Senate Health Care Bill Raises Concerns About Medicaid in Knoxville
KNOXVILLE (WATE) – There’s new anxiety over what the Senate health care reform bill could mean for East Tennessee. A number of patients and doctors are concerned it will have a devastating impact on mental health and addiction treatment in Knoxville.
At the Helen Ross McNabb Center, people addicted to opioids enter a drug-treatment program, sign up for mental health care and fill their medication.
“They’re there when you need help or you get in a bind when you have no one to talk to,” said patient Audrey Furline.
For the last 10 years, Furline has been coming to the Helen Ross McNabb Center to get help for her depression.
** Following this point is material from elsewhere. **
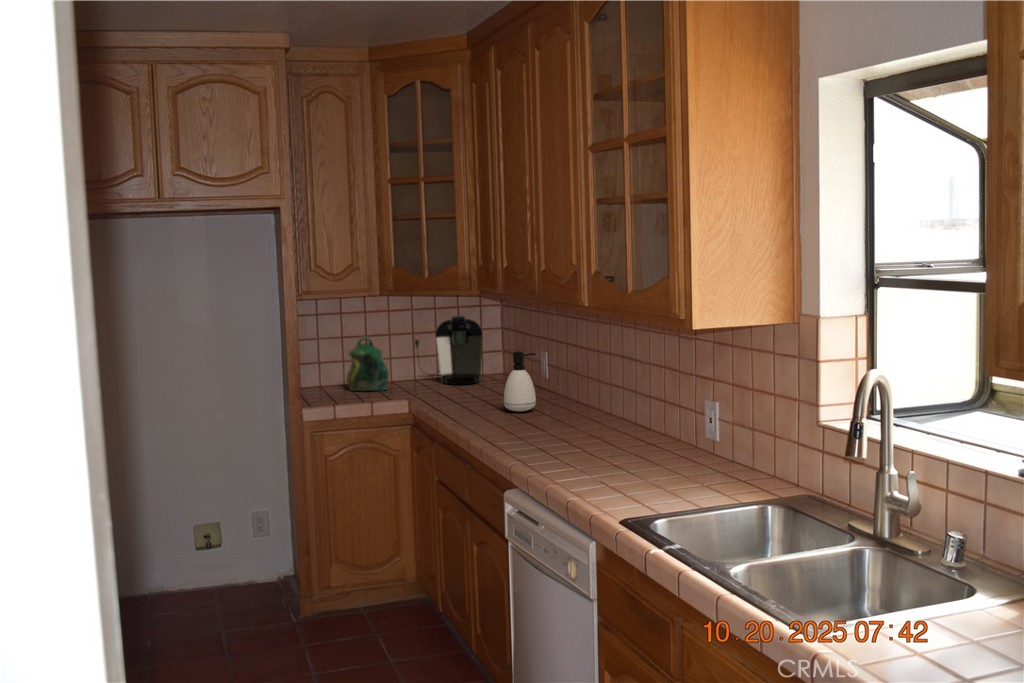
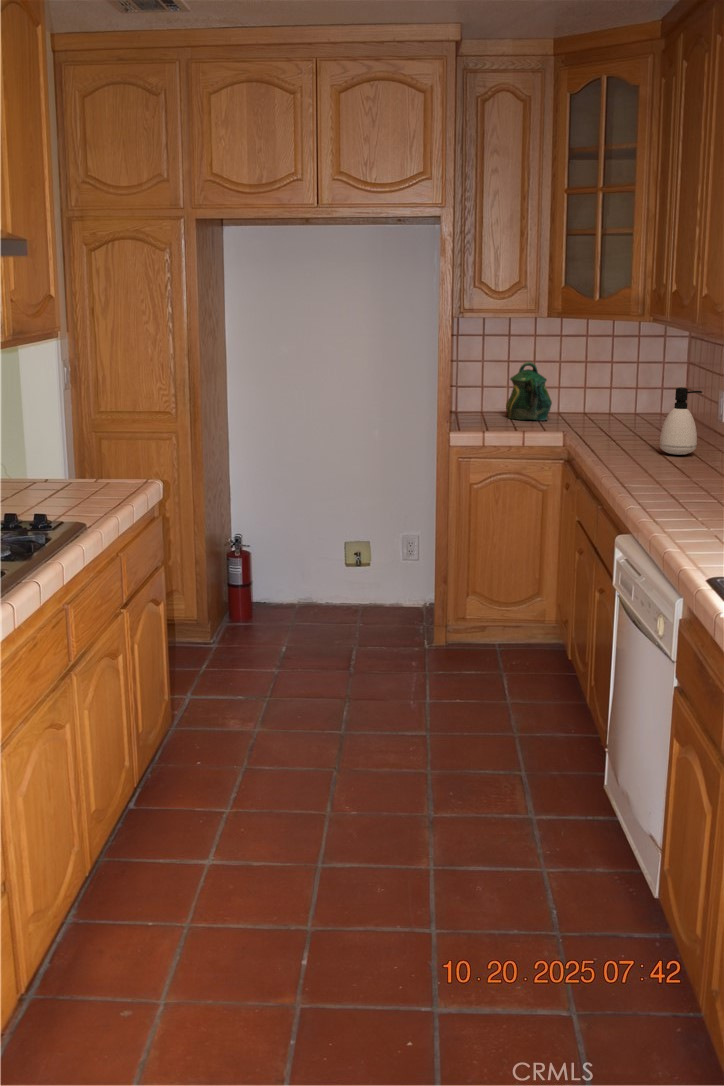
coffee maker: present [414,315,483,384] -> none [582,345,661,421]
She credits the therapists and doctors for saving her life.
“I don’t know where I would be. I probably would be dead,” said Furline.
Helen Ross McNabb partners with Genoa Pharmacy to provide care to clients who are low-income, unemployed or homeless. A majority of the patients are on Medicaid.
“They don’t have a lot of private insurance,” said Davonna Foley, the pharmacy manager at Genoa in Knoxville.
The Senate bill as written would overall reduce the federal level of support for Medicaid. Health experts say not having access to proper treatment could trigger a downward spiral for some clients.
Foley adds, “We’re going to have some people go to the hospital. We’re going to have some end up in jail and some end up on the street.”
“If you don’t have access to the treatment you need and the medications that you need, then your symptoms are progressively going to get worse and worse,” said Michael Waltke, the senior director of adult outpatient mental health and recovery at Helen Ross McNabb.
Staff is keeping a close watch on what happens with the health care bill and Medicaid.
Waltke said, “Anytime that you remove services and you reduce that access to care, it definitely is going to have an impact on folks on their quality of life overall.”
A vote on any revised Senate bill is not expected until after the recess for the Fourth of July.